Cómo lograr una curado y esterilización eficaces con luz UV-C
La tecnología UV no se reduce simplemente a reemplazar una bombilla defectuosa. Si simplemente se utiliza una lámpara para tratar un problema, es probable que se genere un desastre. El verdadero secreto está en adaptar la luz a lo que realmente se quiere tratar: ya sea una tinta específica, un recubrimiento o un patógeno resistente.

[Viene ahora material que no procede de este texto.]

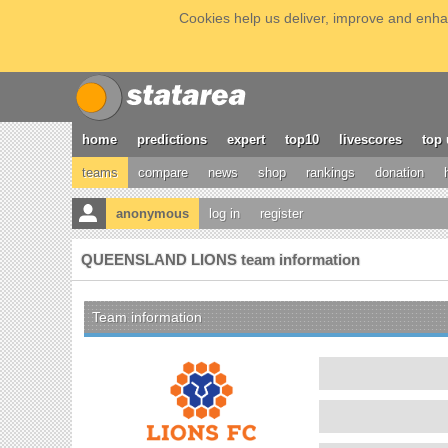
Cookies help us deliver, improve and enhan
home
predictions
expert
top10
livescores
top 
teams
compare
news
shop
rankings
donation
anonymous
log in
register
QUEENSLAND LIONS team information
Team information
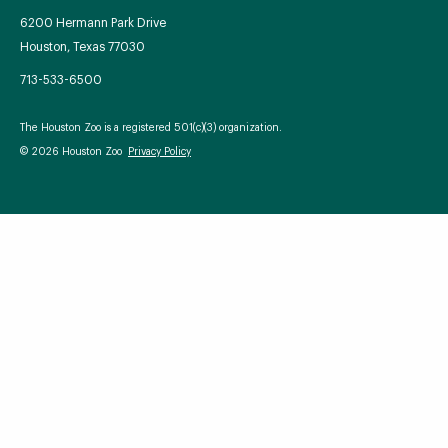
6200 Hermann Park Drive
Houston, Texas 77030
713-533-6500
Your Zoo Transformed
The Houston Zoo is a registered 501(c)(3) organization.
Learn how we will redefine what a zoo can be with
© 2026 Houston Zoo
Privacy Policy
beautiful and immersive habitats, compelling guest
experiences, and our commitment to saving wildlife.
EXPLORE A CENTURY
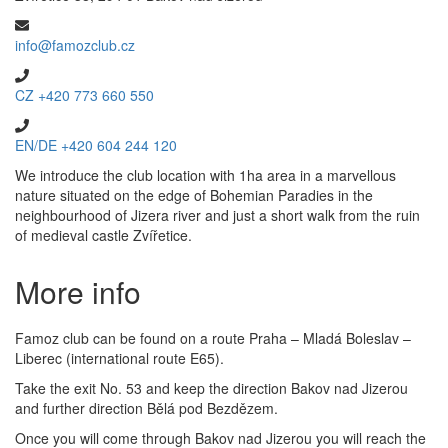
info@famozclub.cz
CZ +420 773 660 550
EN/DE +420 604 244 120
We introduce the club location with 1ha area in a marvellous
nature situated on the edge of Bohemian Paradies in the
neighbourhood of Jizera river and just a short walk from the ruin
of medieval castle Zvířetice.
More info
Famoz club can be found on a route Praha – Mladá Boleslav –
Liberec (international route E65).
Take the exit No. 53 and keep the direction Bakov nad Jizerou
and further direction Bělá pod Bezdězem.
Once you will come through Bakov nad Jizerou you will reach the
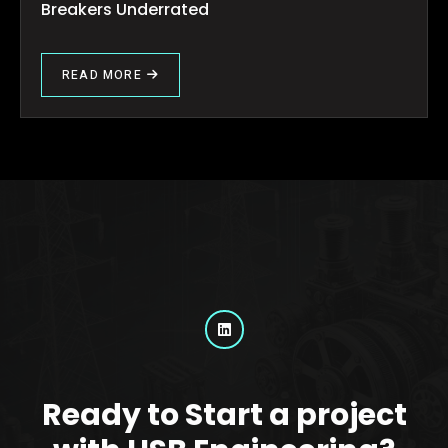
Breakers Underrated
READ MORE
Ready to Start a project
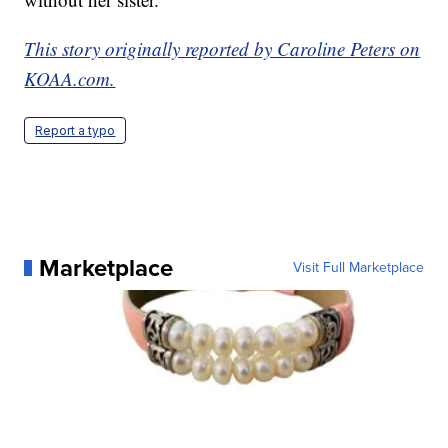
This story originally reported by Caroline Peters on
KOAA.com.
Report a typo
Marketplace
Visit Full Marketplace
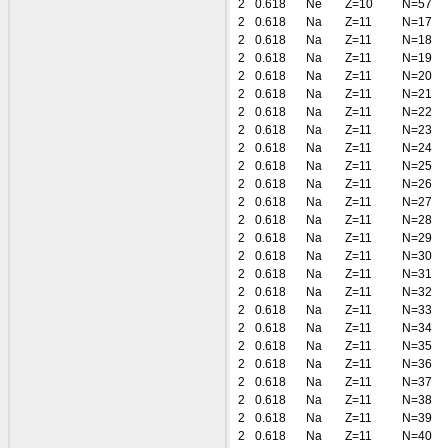
2
0.618
Ne
Z=10
N=57
2
0.618
Na
Z=11
N=17
2
0.618
Na
Z=11
N=18
2
0.618
Na
Z=11
N=19
2
0.618
Na
Z=11
N=20
2
0.618
Na
Z=11
N=21
2
0.618
Na
Z=11
N=22
2
0.618
Na
Z=11
N=23
2
0.618
Na
Z=11
N=24
2
0.618
Na
Z=11
N=25
2
0.618
Na
Z=11
N=26
2
0.618
Na
Z=11
N=27
2
0.618
Na
Z=11
N=28
2
0.618
Na
Z=11
N=29
2
0.618
Na
Z=11
N=30
2
0.618
Na
Z=11
N=31
2
0.618
Na
Z=11
N=32
2
0.618
Na
Z=11
N=33
2
0.618
Na
Z=11
N=34
2
0.618
Na
Z=11
N=35
2
0.618
Na
Z=11
N=36
2
0.618
Na
Z=11
N=37
2
0.618
Na
Z=11
N=38
2
0.618
Na
Z=11
N=39
2
0.618
Na
Z=11
N=40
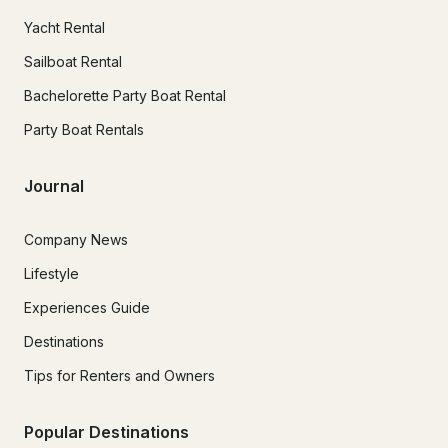
Yacht Rental
Sailboat Rental
Bachelorette Party Boat Rental
Party Boat Rentals
Journal
Company News
Lifestyle
Experiences Guide
Destinations
Tips for Renters and Owners
Popular Destinations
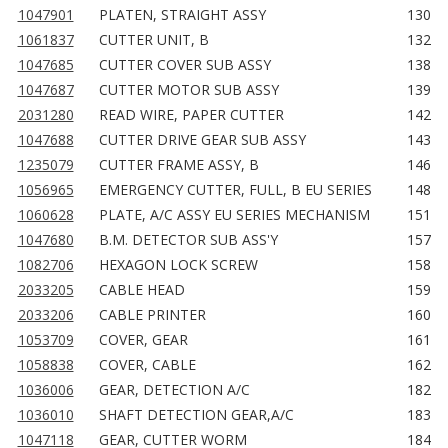
1047901
PLATEN, STRAIGHT ASSY
130
1061837
CUTTER UNIT, B
132
1047685
CUTTER COVER SUB ASSY
138
1047687
CUTTER MOTOR SUB ASSY
139
2031280
READ WIRE, PAPER CUTTER
142
1047688
CUTTER DRIVE GEAR SUB ASSY
143
1235079
CUTTER FRAME ASSY, B
146
1056965
EMERGENCY CUTTER, FULL, B EU SERIES
148
1060628
PLATE, A/C ASSY EU SERIES MECHANISM
151
1047680
B.M. DETECTOR SUB ASS'Y
157
1082706
HEXAGON LOCK SCREW
158
2033205
CABLE HEAD
159
2033206
CABLE PRINTER
160
1053709
COVER, GEAR
161
1058838
COVER, CABLE
162
1036006
GEAR, DETECTION A/C
182
1036010
SHAFT DETECTION GEAR,A/C
183
1047118
GEAR, CUTTER WORM
184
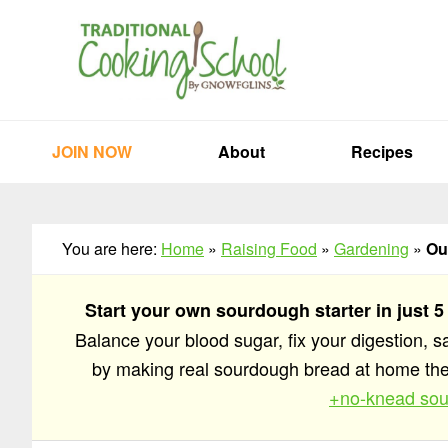
Skip
Skip
Skip
to
to
to
primary
main
primary
navigation
content
sidebar
JOIN NOW
About
Recipes
You are here:
Home
»
Raising Food
»
Gardening
»
Ou
Start your own sourdough starter in just 5
Balance your blood sugar, fix your digestion, 
by making real sourdough bread at home t
+no-knead sou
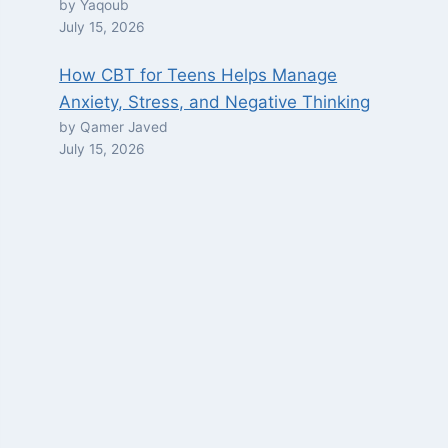
by Yaqoub
July 15, 2026
How CBT for Teens Helps Manage
Anxiety, Stress, and Negative Thinking
by Qamer Javed
July 15, 2026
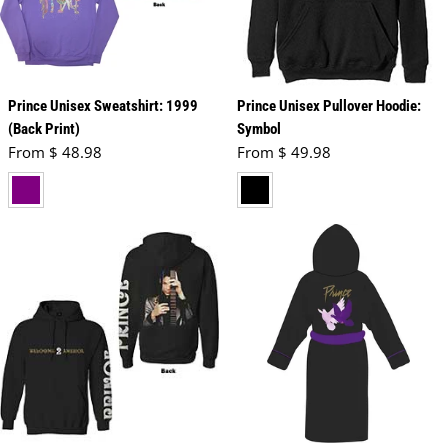
Prince Unisex Sweatshirt: 1999
Prince Unisex Pullover Hoodie:
(Back Print)
Symbol
Regular price
Regular price
From $ 48.98
From $ 49.98
purple
black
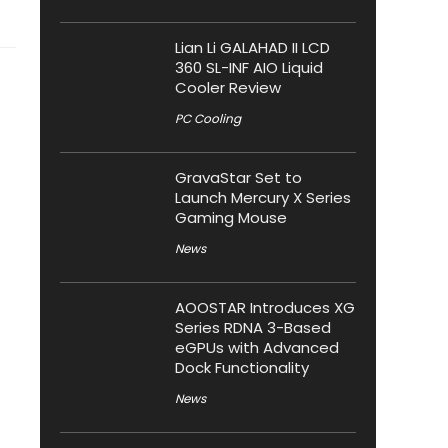
Lian Li GALAHAD II LCD
360 SL-INF AIO Liquid
Cooler Review
PC Cooling
GravaStar Set to
Launch Mercury X Series
Gaming Mouse
News
AOOSTAR Introduces XG
Series RDNA 3-Based
eGPUs with Advanced
Dock Functionality
News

Pasamos tiempo tratando de encontrar el equilibrio entre la longitud de onda, la potencia y el calor. ¿Por qué? Porque nadie quiere que su línea de producción se detenga debido a algún problema técnico.
El equilibrio entre potencia y longitud de onda
La mayoría de estos sistemas funcionan con lámparas de vapor de mercurio o con LED. La potencia indica cuán rápido se produce el curado, pero la longitud de onda determina cuán profundo es ese curado.
Si se trata de esterilizar, se necesita luz UV-C de onda corta para dañar el ADN microbiano. Pero si se trata de imprimir, se necesita una combinación de luz UV-A y UV-B para activar los fotoiniciadores presentes en la tinta.
Pero hay un problema: las lámparas de alta potencia se calientan mucho. Si se aumenta la intensidad sin un sistema de enfriamiento adecuado, se pueden dañar los materiales o la tinta misma. Trabajamos hasta encontrar el equilibrio perfecto, donde todo se cure sin que nada se dañe.
Detalles importantes: componentes y ajustes
Utilizamos vidrio de cuarzo. Es el estándar de oro, ya que permite que los rayos UV pasen a través de él sin ser absorbidos. Dependiendo de la configuración, elegimos un tipo de cuarzo que pueda soportar cambios bruscos de temperatura o que permita pasar la mayor cantidad posible de luz.
Luego están los conectores: R7s, SK15 o cualquier otro tipo de conector personalizado. Estos deben soportar la corriente sin causar arcos eléctricos. Si el contacto en la base no es adecuado, se generan puntos calientes que pueden dañar las lámparas rápidamente.
Nos aseguramos de que el tamaño de los componentes sea compatible con el equipo actual, para que puedan instalarse fácilmente. Pero siempre verificamos primero el balastro. No queremos que un aumento repentino de voltaje dañe el equipo en cuanto se encienda el interruptor.
Compromisos en el mundo real
Es tentador pensar que “más potencia significa más velocidad”. Y sí, una mayor intensidad hace que las cosas se procesen más rápido. Pero eso implica una vida útil más corta para las lámparas y facturas de electricidad más altas.
Además, no se puede simplemente aumentar la potencia para solucionar un problema en una superficie que no se cura bien. De hacerlo, probablemente solo se dañará la capa superior, mientras que la inferior seguirá siendo pegajosa. Es frustrante.
El secreto suele estar en la distancia entre la lámpara y el material. Nosotros ayudamos a ajustar esa distancia para encontrar el punto óptimo donde todo funcione como debería.